Reproduce word for word, from the entries below, the line with "malignant glioma (high-grade)", the line with "non-Hodgkin's type (high-grade)", and every line between them, and nothing more.

• _Supplied records_
---------------

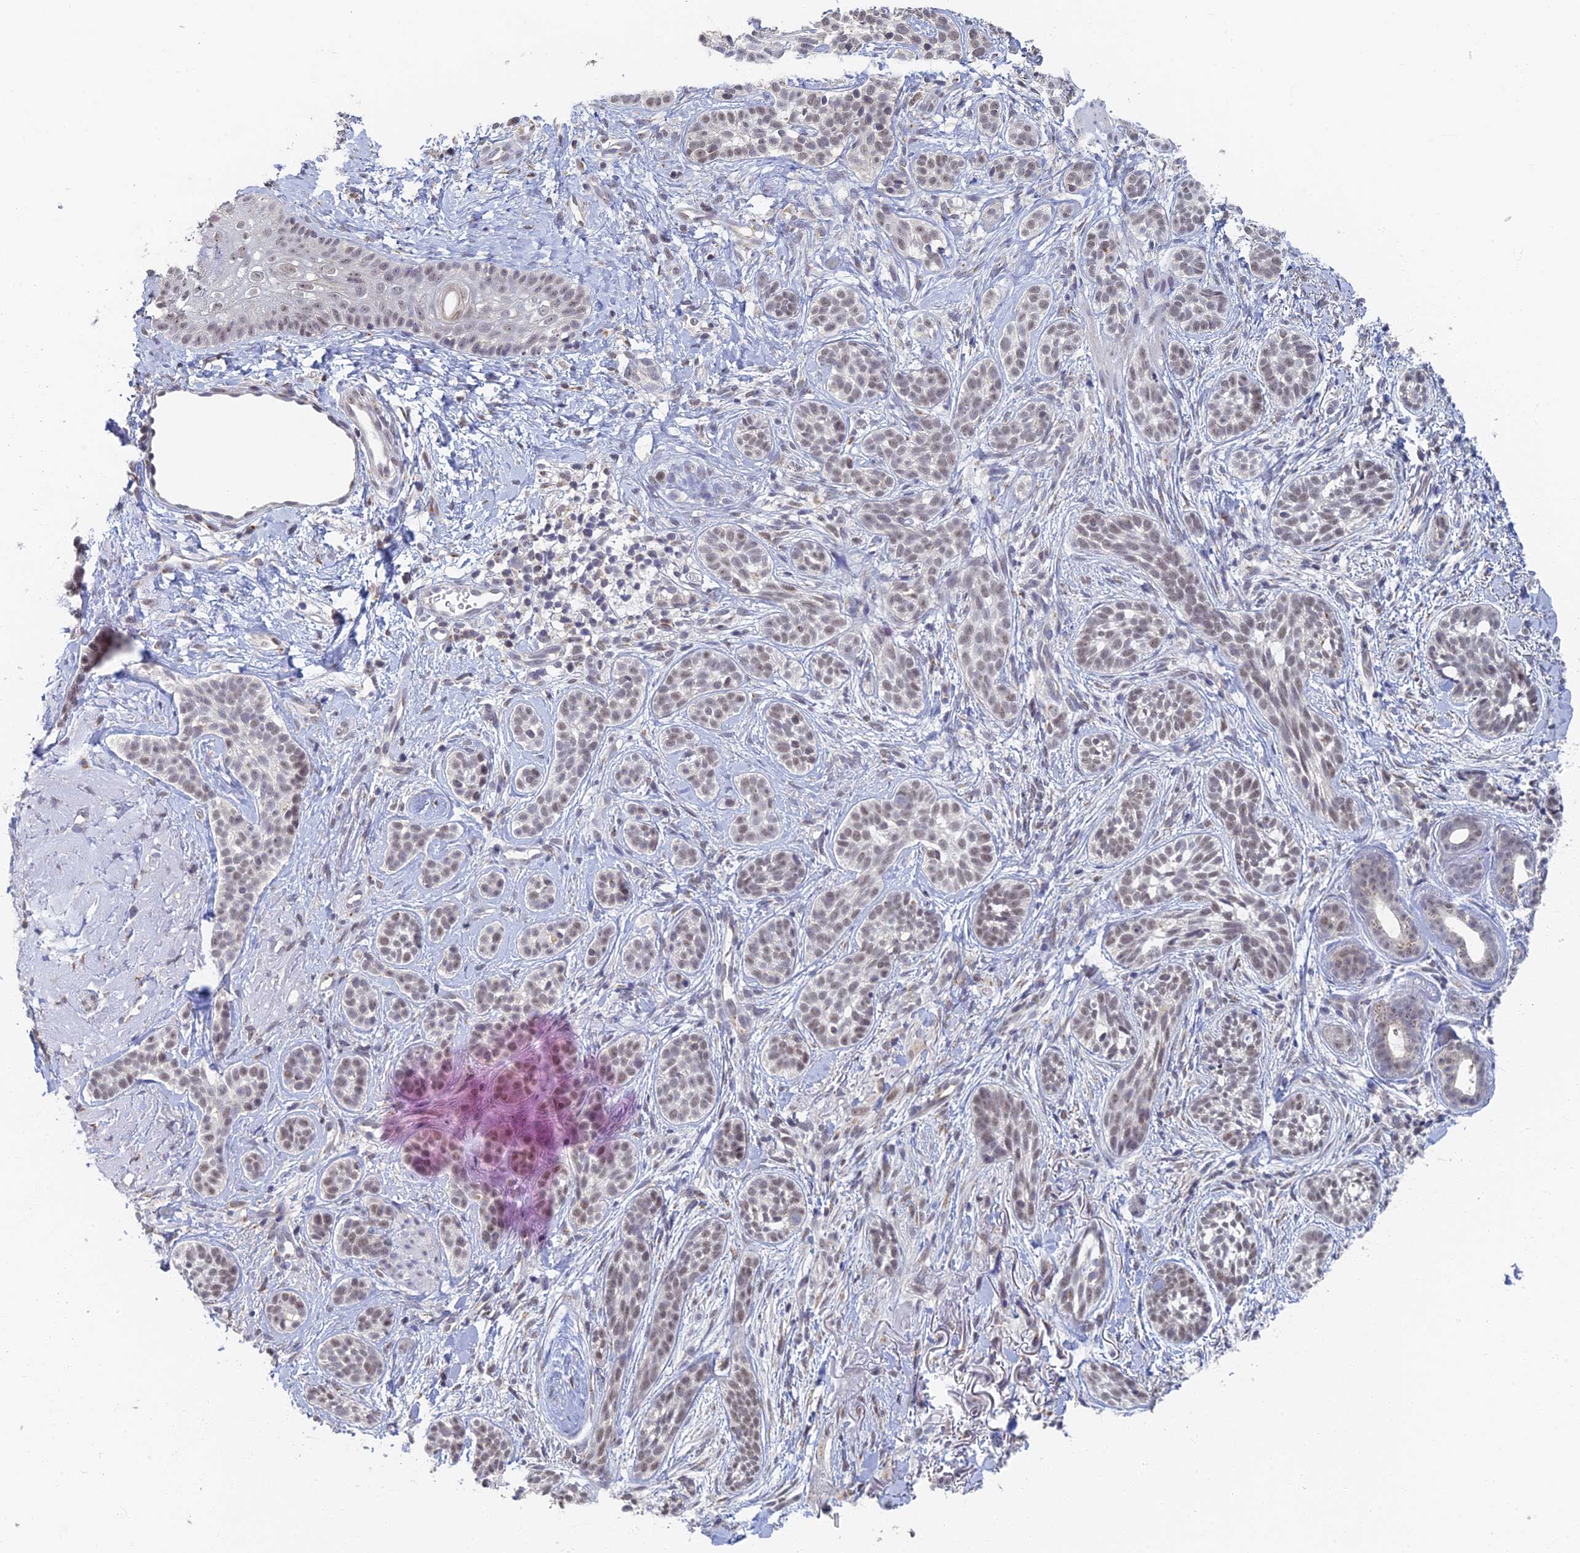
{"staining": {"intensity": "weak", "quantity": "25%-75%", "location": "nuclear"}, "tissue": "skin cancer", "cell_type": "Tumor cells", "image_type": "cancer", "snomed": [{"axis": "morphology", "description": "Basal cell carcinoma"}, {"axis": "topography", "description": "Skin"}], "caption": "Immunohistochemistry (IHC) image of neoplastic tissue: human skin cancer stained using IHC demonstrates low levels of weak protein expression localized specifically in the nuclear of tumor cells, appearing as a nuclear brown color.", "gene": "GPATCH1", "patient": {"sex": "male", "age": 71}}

---------------

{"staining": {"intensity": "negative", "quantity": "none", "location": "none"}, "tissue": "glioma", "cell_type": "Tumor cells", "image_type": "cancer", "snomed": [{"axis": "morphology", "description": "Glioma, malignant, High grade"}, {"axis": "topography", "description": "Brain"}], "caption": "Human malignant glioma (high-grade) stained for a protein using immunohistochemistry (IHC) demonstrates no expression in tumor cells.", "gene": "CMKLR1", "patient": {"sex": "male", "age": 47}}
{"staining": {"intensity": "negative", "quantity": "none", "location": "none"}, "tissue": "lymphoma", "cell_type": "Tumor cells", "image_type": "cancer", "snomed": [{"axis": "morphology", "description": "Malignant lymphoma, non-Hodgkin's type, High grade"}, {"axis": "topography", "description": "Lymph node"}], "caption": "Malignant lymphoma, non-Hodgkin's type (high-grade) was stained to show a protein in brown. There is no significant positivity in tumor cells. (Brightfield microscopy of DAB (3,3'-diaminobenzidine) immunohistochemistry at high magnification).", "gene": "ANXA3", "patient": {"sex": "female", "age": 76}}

---------------

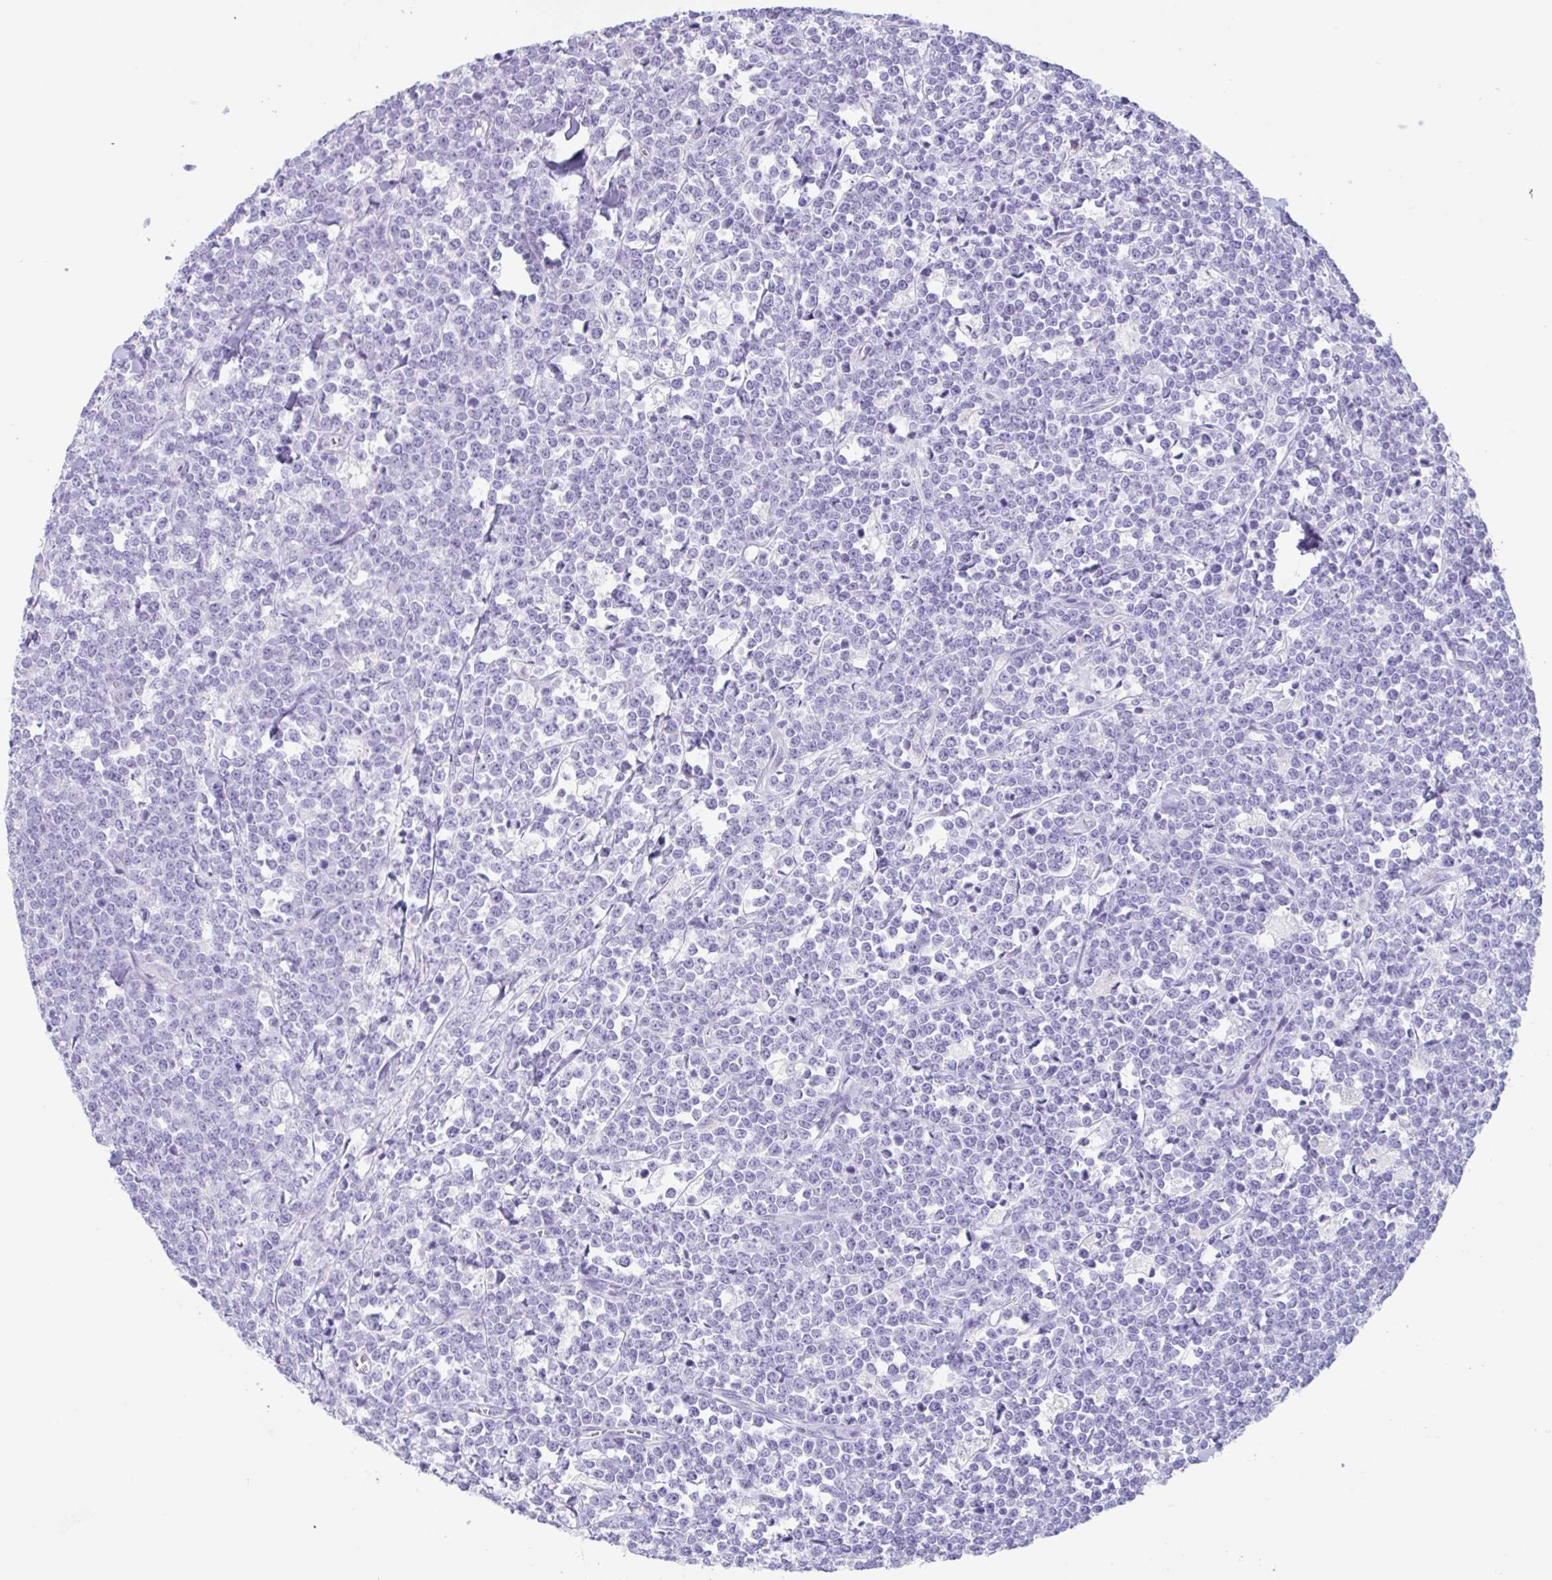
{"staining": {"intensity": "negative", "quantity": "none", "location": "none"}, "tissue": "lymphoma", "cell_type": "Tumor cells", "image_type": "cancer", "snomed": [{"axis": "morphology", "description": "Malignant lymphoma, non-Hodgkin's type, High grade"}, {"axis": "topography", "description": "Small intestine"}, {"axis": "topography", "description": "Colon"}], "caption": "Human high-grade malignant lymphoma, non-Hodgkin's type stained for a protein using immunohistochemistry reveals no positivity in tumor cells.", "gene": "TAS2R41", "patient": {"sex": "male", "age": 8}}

---------------

• _Answer to this problem_
{"staining": {"intensity": "negative", "quantity": "none", "location": "none"}, "tissue": "glioma", "cell_type": "Tumor cells", "image_type": "cancer", "snomed": [{"axis": "morphology", "description": "Glioma, malignant, High grade"}, {"axis": "topography", "description": "Brain"}], "caption": "Human malignant glioma (high-grade) stained for a protein using immunohistochemistry (IHC) demonstrates no expression in tumor cells.", "gene": "CMKLR1", "patient": {"sex": "male", "age": 47}}
{"staining": {"intensity": "negative", "quantity": "none", "location": "none"}, "tissue": "lymphoma", "cell_type": "Tumor cells", "image_type": "cancer", "snomed": [{"axis": "morphology", "description": "Malignant lymphoma, non-Hodgkin's type, High grade"}, {"axis": "topography", "description": "Lymph node"}], "caption": "Malignant lymphoma, non-Hodgkin's type (high-grade) was stained to show a protein in brown. There is no significant positivity in tumor cells. (Brightfield microscopy of DAB (3,3'-diaminobenzidine) immunohistochemistry at high magnification).", "gene": "ANXA3", "patient": {"sex": "female", "age": 76}}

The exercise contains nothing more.